Another unintended consequence of U.S. policy to limit opioid prescribing is that it may be forcing some patients to turn to illicit drugs.

A new study published in JAMA looked at state efforts to combat the opioid epidemic by using PDMPs to track opioid prescriptions. A team of Indiana University researchers found that while opioid misuse and “doctor shopping” by patients declined, drug deaths continued to increase, fueled largely by overdoses linked to illicit fentanyl, heroin and cocaine.    

“Heightened demand for diverted and illicit drugs might arise from limiting the supply of prescription opioids under certain conditions.
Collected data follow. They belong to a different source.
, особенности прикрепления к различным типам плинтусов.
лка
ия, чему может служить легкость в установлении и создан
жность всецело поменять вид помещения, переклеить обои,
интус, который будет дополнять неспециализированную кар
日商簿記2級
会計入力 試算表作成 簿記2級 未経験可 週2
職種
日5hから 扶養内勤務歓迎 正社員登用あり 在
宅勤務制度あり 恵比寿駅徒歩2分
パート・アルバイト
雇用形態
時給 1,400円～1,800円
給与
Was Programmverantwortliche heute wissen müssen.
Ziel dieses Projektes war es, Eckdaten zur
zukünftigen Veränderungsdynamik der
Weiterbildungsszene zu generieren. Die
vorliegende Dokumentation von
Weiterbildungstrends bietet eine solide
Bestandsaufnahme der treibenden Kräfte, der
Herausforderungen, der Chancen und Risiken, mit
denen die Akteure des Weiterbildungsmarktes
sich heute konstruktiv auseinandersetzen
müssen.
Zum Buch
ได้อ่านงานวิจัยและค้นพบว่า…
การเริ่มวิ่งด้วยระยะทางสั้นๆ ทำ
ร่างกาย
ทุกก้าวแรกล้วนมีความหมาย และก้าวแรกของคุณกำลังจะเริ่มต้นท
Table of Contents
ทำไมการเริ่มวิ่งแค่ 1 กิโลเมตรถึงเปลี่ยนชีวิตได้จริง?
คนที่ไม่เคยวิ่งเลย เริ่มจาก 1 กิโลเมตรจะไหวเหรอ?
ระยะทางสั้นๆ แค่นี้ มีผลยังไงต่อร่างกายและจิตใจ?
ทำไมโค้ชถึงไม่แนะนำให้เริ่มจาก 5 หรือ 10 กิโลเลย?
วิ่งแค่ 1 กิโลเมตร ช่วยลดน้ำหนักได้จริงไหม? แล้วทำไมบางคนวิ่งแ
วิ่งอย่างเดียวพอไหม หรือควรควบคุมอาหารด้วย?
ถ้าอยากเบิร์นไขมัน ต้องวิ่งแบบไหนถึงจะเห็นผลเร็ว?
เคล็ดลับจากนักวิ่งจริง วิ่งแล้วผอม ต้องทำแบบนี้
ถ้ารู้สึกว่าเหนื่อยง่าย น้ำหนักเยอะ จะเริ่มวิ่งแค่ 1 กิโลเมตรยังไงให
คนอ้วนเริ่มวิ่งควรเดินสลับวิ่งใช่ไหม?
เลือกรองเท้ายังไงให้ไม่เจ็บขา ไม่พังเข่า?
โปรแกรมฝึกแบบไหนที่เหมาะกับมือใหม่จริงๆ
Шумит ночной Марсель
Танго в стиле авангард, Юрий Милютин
These unintended consequences may occur if the fundamental causes of demand for opioids are not addressed and if the ability to reverse overdose is expanded without increasing treatment of opioid overdose,” researchers found.

“We believe that policy goals should be shifted from easy solutions (eg, dose reduction) to more difficult fundamental ones, focusing on improving social conditions that create demand for opioids and other illicit drugs.”

A 2019 study of PDMPs was more explicit, finding there was a “consistent, positive, and significant association” between them and heroin overdoses. A study conducted the previous year also found an increase in heroin deaths associated with PDMPs, along with a decline in overdoses linked to prescription opioids.